- [LIST OF TASKS]
a) In the email about PIX static routes, reproduce verbatim the passage from "I have noticed" to "the outside interface.".
b) In the email about PIX static routes, what reason does the quoted reply give for the PIX refusing to send traffic back out the interface it came in on?

- [DOCUMENT TEXT]
-*-

I have noticed that the PIX will send traffic back through the same
interface, "IF" there is a static translation, so that a packet comes in on
the outside interface for 192.168.192.168 and the pix translates the address
to 192.168.168.192.  Given the right routes on the pix, it will send it out
on the outside interface.

Not proposing this as a solution, but I wonder if the pix should really be
allowing this?

David Beitler
Network Systems Engineer
Aradiant Corporation
(858) 654-9090 x2103

> -----Original Message-----
> From: [EMAIL PROTECTED] [SMTP:[EMAIL PROTECTED]]
> Sent: Thursday, November 15, 2001 7:31 AM
> To:   Scott Pendergast
> Cc:   '[EMAIL PROTECTED]'
> Subject:      Re: Static routes with PIX
> 
> The pix will not send traffic back out the same interface it recieved it
> on, it is considered a security issue. I ran into the same problem a year
> ago.
> 
> A solution would be to place a router in the DMZ, and have all hosts point
> to that. Anything not staying in the DMZ would then be routed to the PIX,
> which would happily send it out to the 'net.
> 
> On Thu, 15 Nov 2001, Scott Pendergast wrote:
> 
> > > Greetings!

-*-

- [Dataset entries]

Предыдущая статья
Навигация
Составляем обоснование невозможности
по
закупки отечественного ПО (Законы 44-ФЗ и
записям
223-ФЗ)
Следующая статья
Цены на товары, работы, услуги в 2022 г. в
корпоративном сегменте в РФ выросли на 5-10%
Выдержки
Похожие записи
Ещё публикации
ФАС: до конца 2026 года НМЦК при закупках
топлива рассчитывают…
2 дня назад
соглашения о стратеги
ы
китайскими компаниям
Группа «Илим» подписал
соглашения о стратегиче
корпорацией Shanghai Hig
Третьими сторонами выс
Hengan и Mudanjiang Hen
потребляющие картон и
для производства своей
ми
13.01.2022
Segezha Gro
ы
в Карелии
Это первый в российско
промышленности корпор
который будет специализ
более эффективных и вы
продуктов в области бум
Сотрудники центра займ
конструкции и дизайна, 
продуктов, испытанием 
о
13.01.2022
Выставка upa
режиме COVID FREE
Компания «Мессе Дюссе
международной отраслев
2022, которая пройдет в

-*-

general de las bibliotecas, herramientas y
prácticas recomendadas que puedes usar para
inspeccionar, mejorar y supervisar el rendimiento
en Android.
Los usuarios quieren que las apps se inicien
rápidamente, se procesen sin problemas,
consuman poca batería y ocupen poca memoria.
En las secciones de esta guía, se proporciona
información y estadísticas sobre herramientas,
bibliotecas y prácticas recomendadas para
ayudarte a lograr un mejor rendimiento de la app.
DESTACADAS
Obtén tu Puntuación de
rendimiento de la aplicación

-*-

- [SET OF ANSWERS]
a)
I have noticed that the PIX will send traffic back through the same
interface, "IF" there is a static translation, so that a packet comes in on
the outside interface for 192.168.192.168 and the pix translates the address
to 192.168.168.192.  Given the right routes on the pix, it will send it out
on the outside interface.

b) It is considered a security issue.